The result should be every line in the data below that carries the string "pixels".

Available data:
==========
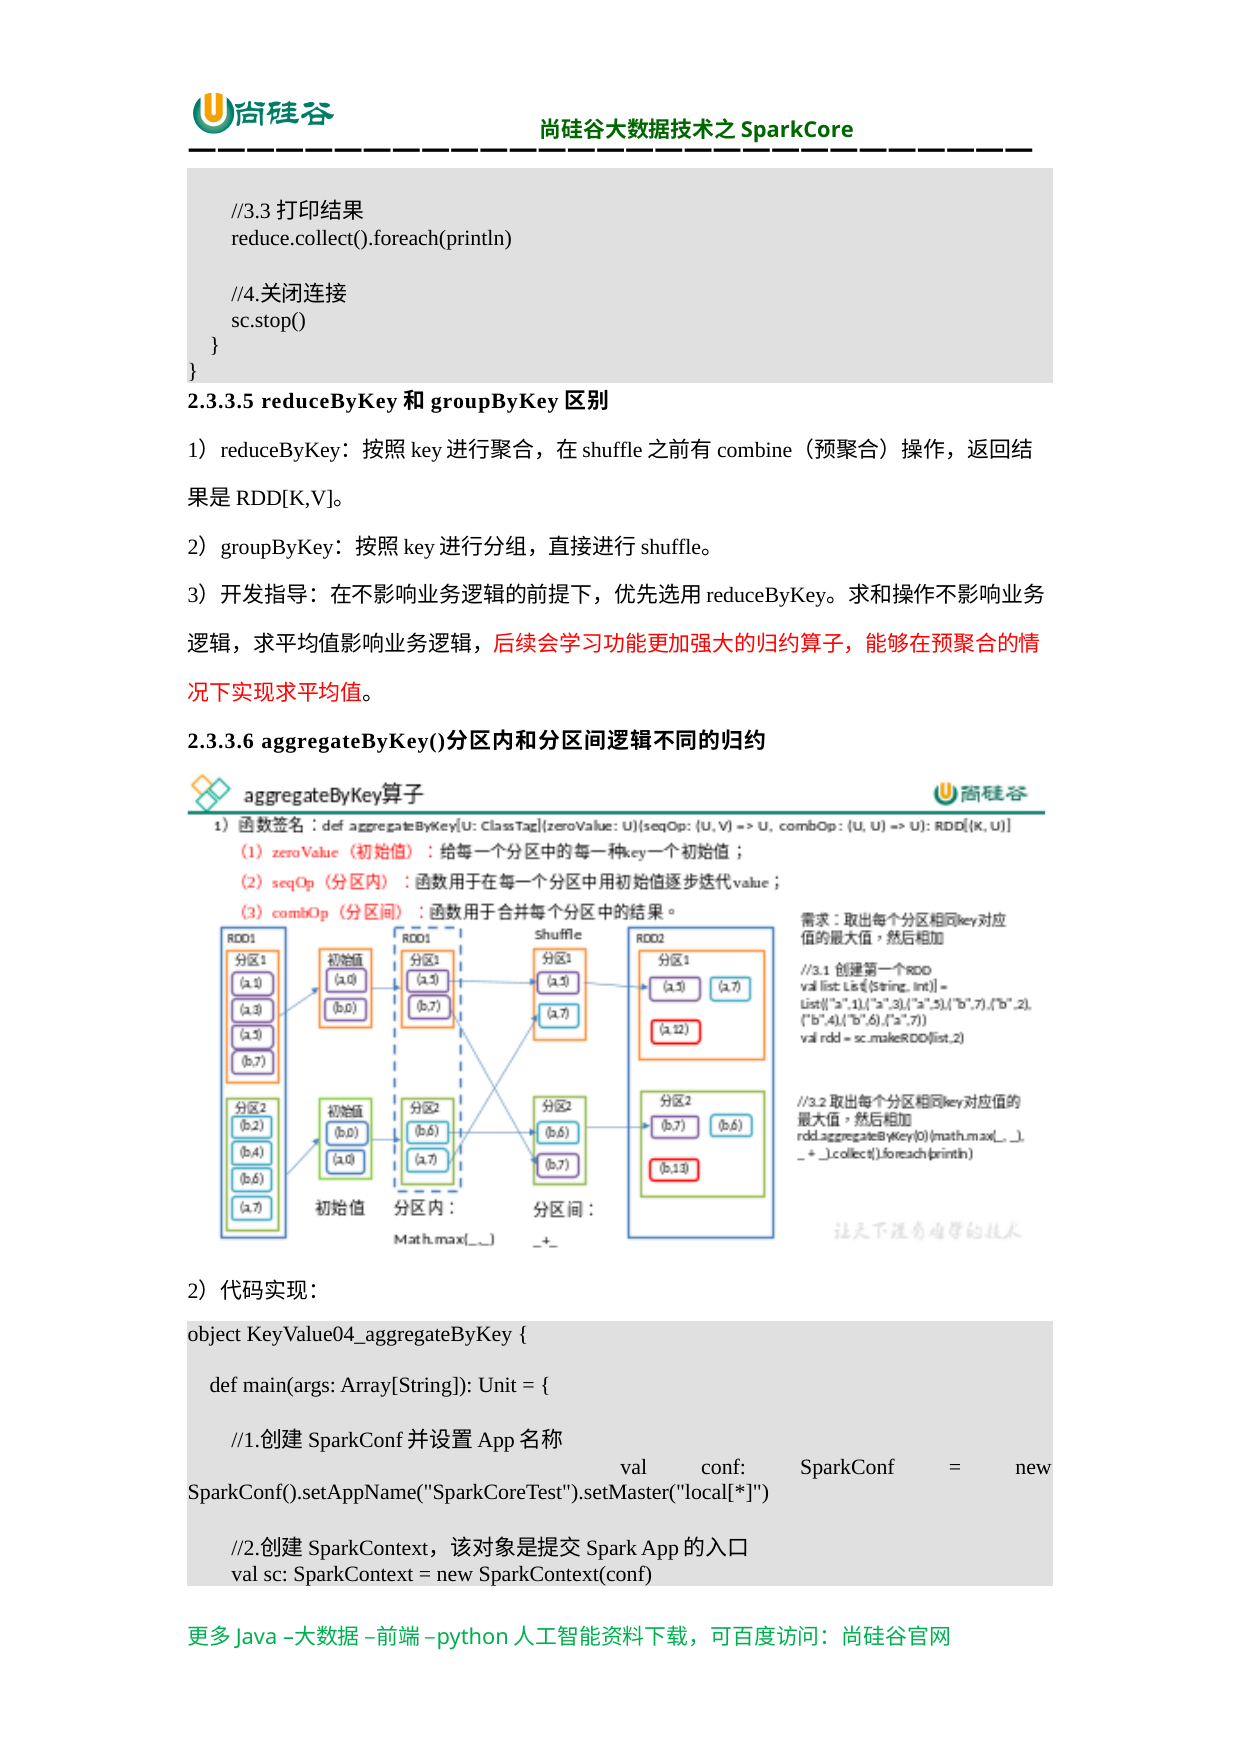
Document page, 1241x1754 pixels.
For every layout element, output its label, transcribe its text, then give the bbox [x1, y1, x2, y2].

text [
==========
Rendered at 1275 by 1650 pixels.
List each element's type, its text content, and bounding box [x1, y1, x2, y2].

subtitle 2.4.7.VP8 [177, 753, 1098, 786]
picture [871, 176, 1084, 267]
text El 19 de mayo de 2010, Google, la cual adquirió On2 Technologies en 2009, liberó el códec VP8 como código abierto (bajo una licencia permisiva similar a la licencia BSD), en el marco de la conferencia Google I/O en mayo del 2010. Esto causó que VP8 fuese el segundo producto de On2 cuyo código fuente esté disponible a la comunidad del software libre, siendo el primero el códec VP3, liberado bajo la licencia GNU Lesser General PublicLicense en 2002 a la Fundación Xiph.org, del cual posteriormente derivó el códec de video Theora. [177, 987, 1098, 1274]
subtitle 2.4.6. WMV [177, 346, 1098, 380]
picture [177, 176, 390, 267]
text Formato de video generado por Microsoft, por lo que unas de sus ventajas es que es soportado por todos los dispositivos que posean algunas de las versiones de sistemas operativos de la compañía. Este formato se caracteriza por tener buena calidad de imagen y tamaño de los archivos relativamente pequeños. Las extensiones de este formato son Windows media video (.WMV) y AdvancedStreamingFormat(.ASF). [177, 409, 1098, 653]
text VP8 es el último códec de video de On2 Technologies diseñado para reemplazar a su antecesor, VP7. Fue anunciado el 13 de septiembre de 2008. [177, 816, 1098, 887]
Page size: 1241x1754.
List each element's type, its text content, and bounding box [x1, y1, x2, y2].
==========
Worked solution:
Document page, 1241x1754 pixels.
Rendered at 1275 by 1650 pixels.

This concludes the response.